A couple of the things that I preach with workshop attendees is that in most cases you will be rewarded when using patience and persistence. This image of the Buck Moon rising next to the South Light on Thacher’s Island is an image that required both. A friend had called a few days before reminding me of the Buck Moon and that it would be rising very close to sunset and that it would be rising between the the Twin Lights of Thacher’s Island in Rockport. As the appointed hour started to approach, which was at 8:21 PM, the clouds started to move in. What a real bummer it would be if the clouds blocked the moon. As the time approached I got even more apprehensive. Should I bother to go? Here is where the persistence came in. I decided to go and just see – who knows what will happen.

It still did not look promising as I walked up to our location on Eden Rd. From this location you can’t see the moon as it rises as the island blocks the horizon. I estimated that we would see the moon around ten minutes after it rose. So as we talked about the possibilities, the moon slowly poked out of the clouds and gave us a brief glimpse. So our patience paid off as we got about five minutes of shooting in before it rose into the clouds. It would show itself again later when it was dark but not near the lighthouses. The difficulty came with trying to time the red light on the lighthouse. I first counted how long it took to come around and once I figured that out it was just a matter of hitting the shutter a milli second before the light came around. So luck and skill were involved in making this image.

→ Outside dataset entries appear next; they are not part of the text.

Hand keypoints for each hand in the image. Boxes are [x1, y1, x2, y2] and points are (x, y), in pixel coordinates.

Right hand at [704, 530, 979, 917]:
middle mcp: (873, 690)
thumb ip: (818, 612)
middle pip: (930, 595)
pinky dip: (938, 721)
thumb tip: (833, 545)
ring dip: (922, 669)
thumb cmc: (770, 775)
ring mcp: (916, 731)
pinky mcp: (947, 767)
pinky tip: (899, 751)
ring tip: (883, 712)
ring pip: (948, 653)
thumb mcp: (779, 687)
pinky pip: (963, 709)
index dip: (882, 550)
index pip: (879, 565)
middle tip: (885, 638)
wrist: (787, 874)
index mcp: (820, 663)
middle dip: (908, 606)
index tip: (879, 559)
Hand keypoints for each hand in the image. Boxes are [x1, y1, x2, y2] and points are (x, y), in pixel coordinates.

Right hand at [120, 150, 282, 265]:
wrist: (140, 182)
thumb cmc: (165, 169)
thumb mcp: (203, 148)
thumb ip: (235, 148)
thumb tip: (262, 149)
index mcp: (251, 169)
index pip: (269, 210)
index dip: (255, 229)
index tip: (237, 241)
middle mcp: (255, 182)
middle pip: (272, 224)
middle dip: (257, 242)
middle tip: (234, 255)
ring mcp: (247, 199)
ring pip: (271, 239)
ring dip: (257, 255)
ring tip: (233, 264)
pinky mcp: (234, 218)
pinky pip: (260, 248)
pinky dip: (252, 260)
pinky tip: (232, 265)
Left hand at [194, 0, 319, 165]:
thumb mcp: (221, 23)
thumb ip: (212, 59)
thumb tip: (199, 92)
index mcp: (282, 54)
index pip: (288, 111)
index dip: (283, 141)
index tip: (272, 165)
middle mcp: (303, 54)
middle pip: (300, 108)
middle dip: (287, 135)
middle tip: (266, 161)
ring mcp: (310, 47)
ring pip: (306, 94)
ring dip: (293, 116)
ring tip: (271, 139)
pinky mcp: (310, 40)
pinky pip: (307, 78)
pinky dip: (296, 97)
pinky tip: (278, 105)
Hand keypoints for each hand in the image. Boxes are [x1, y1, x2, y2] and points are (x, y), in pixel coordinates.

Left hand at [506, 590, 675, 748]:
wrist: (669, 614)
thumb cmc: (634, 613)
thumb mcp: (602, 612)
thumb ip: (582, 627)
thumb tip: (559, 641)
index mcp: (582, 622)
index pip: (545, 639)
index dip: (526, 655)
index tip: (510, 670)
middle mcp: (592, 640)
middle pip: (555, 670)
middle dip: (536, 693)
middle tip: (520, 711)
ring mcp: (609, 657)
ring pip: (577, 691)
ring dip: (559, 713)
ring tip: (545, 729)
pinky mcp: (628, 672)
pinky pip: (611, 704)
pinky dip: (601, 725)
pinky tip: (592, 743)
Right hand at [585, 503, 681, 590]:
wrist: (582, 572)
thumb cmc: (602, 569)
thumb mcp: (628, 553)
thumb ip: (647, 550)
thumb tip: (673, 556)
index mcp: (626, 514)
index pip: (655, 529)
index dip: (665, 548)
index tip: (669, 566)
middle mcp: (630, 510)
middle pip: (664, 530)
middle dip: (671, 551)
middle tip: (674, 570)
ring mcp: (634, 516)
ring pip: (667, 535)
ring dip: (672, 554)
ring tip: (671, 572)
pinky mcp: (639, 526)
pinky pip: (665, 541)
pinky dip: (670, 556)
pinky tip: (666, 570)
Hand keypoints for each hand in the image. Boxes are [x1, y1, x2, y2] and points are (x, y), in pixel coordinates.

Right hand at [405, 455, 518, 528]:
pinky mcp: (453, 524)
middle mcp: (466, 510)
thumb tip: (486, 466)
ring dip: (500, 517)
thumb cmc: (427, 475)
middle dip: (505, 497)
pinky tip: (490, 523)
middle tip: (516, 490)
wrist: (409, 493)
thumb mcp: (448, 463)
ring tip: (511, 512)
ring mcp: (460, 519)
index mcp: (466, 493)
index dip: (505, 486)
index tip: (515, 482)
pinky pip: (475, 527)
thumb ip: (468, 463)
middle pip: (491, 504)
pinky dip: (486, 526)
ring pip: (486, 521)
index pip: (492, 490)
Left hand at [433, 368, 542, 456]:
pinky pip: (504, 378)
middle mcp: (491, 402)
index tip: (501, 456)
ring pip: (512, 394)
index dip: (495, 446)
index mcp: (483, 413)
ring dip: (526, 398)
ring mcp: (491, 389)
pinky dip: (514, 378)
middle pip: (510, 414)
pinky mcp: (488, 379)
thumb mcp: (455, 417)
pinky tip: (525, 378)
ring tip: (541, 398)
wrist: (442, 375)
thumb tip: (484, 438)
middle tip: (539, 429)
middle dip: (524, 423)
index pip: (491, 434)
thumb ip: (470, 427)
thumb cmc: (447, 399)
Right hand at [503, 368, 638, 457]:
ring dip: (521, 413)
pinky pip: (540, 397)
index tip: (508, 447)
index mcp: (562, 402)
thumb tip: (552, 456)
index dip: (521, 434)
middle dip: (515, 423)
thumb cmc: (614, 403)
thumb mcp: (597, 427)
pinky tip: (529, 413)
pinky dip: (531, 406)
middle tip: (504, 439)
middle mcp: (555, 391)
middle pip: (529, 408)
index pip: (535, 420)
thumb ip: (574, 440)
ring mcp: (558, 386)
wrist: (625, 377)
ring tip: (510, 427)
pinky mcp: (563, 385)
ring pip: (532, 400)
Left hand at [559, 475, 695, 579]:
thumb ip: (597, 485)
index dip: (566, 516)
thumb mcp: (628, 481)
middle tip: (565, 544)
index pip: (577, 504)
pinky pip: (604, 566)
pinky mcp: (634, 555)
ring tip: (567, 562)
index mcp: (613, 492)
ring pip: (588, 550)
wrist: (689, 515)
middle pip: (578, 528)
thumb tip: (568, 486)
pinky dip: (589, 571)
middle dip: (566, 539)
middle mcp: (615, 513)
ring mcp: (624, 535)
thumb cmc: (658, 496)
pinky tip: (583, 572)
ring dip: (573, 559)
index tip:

Others on social media have cheated and merged two images, one taken well before when it was obscured and another when it was well up in the sky. So in this case the image is not reality. The blending of two exposures to balance the dynamic range can make for a dramatic image. Unfortunately it produces images which are not a representation of reality. So I tend not to do them.

Therefore I give you this image which is and example of persistence and patience which is reality!.